* **Excerpt**
^^^^

Wamda's Talhouni added: “I'd say it's what your eye darts to immediately when you see the pitches– so, a clear articulation of the problems. We don't want to see 10 slides till you get to understanding what it is the issue or pain point you're willing to tackle.”
2. Show the IIR
“I call it the IIR, which is issue, impact and recommendation,” noted FundedByMe's Osman. “I want to know what the issues are, I want to know what's the impact in case nothing gets done about that issue, and I want to know what the recommendation is. So that way, your investor immediately has everything right there and then.”
3. Draw the link between the issue and the founder
“Personally, what I look for is definitely the issue, but also the link between the issue and the founder,” Mubadala's Alaily pointed out. “We like to invest in founders that are really obsessed with what they're doing, and they go six or seven levels deep. They have a mastery of the industry, the players, and how they differentiate their solution, and how their solution is actually 10 times more efficient and effective than the current solution.
So, really put high value on the issue, but also the founder's experience, and why he or she are actually able to solve this versus the rest. At the seed stage, 95% of our decision is based on the person across the table from us: who is that person, and are we trusting them with our money.”
4. Identify where you are in the lifecycle
Current traction is really important, Talhouni said. “So, identify where you are in the company's lifecycle because that helps the investor understand how to segment it. Also [provide] a sense of how big the market is– so, the investible market, and an understanding of the impact of how big that change is.”

^^^^

* **Dataset items**

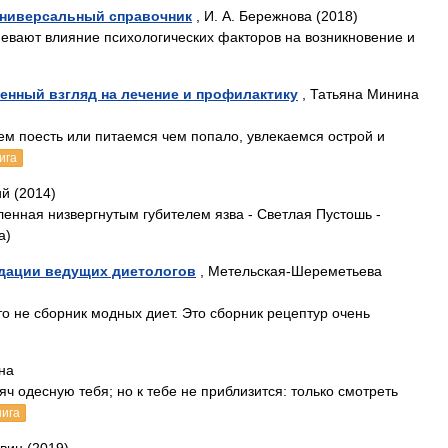
Универсальный справочник
, И. А. Бережнова (2018)
евают влияние психологических факторов на возникновение и
менный взгляд на лечение и профилактику
, Татьяна Минина
м поесть или питаемся чем попало, увлекаемся острой и
ига
й (2014)
енная низвергнутым губителем язва - Светлая Пустошь -
а)
ндации ведущих диетологов
, Метельская-Шереметьева
то не сборник модных диет. Это сборник рецептур очень
на
яч одесную тебя; но к тебе не приблизится: только смотреть
нига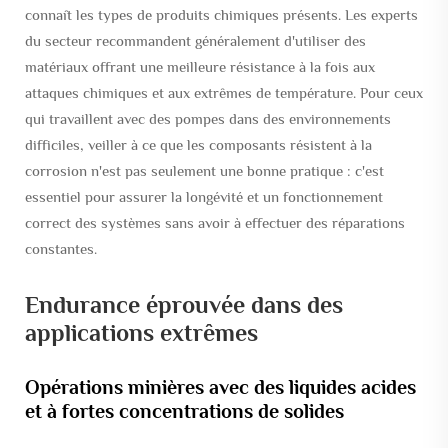
connaît les types de produits chimiques présents. Les experts
du secteur recommandent généralement d'utiliser des
matériaux offrant une meilleure résistance à la fois aux
attaques chimiques et aux extrêmes de température. Pour ceux
qui travaillent avec des pompes dans des environnements
difficiles, veiller à ce que les composants résistent à la
corrosion n'est pas seulement une bonne pratique : c'est
essentiel pour assurer la longévité et un fonctionnement
correct des systèmes sans avoir à effectuer des réparations
constantes.
Endurance éprouvée dans des
applications extrêmes
Opérations minières avec des liquides acides
et à fortes concentrations de solides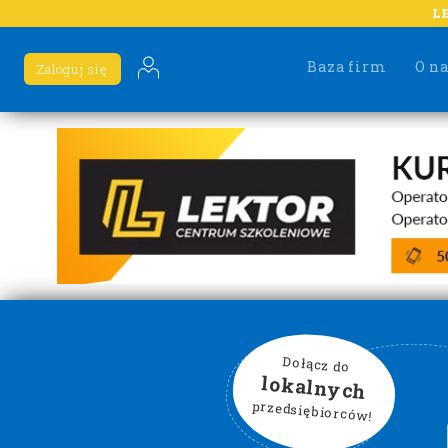
L
Baza firm
O n
Zaloguj się
Dołącz do
lokalnych
przedsiębiorców!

^^^^

* **Tasks to perform**
(a) Answer these questions from the pitch advice excerpt:
(i) What do the letters in IIR stand for?
(ii) At the seed stage, what percentage of Mubadala's decision rests on the person across the table?
(iii) According to Talhouni, what does identifying the company's place in its lifecycle help the investor understand?
(b) Summarize the pitch advice excerpt in two sentences.

* **Per-task outputs**
(a)
(i) Issue, impact and recommendation.
(ii) 95%.
(iii) How to segment it.

(b) Talhouni of Wamda wants pitches to articulate the problem clearly without making investors wait through many slides, and Osman of FundedByMe asks founders to present the issue, its impact if nothing is done, and a recommendation. Alaily of Mubadala looks for a link between the issue and a founder with deep mastery of the field, noting that 95% of a seed-stage decision rests on the person, while Talhouni also advises stating the company's place in its lifecycle and the size of the investible market.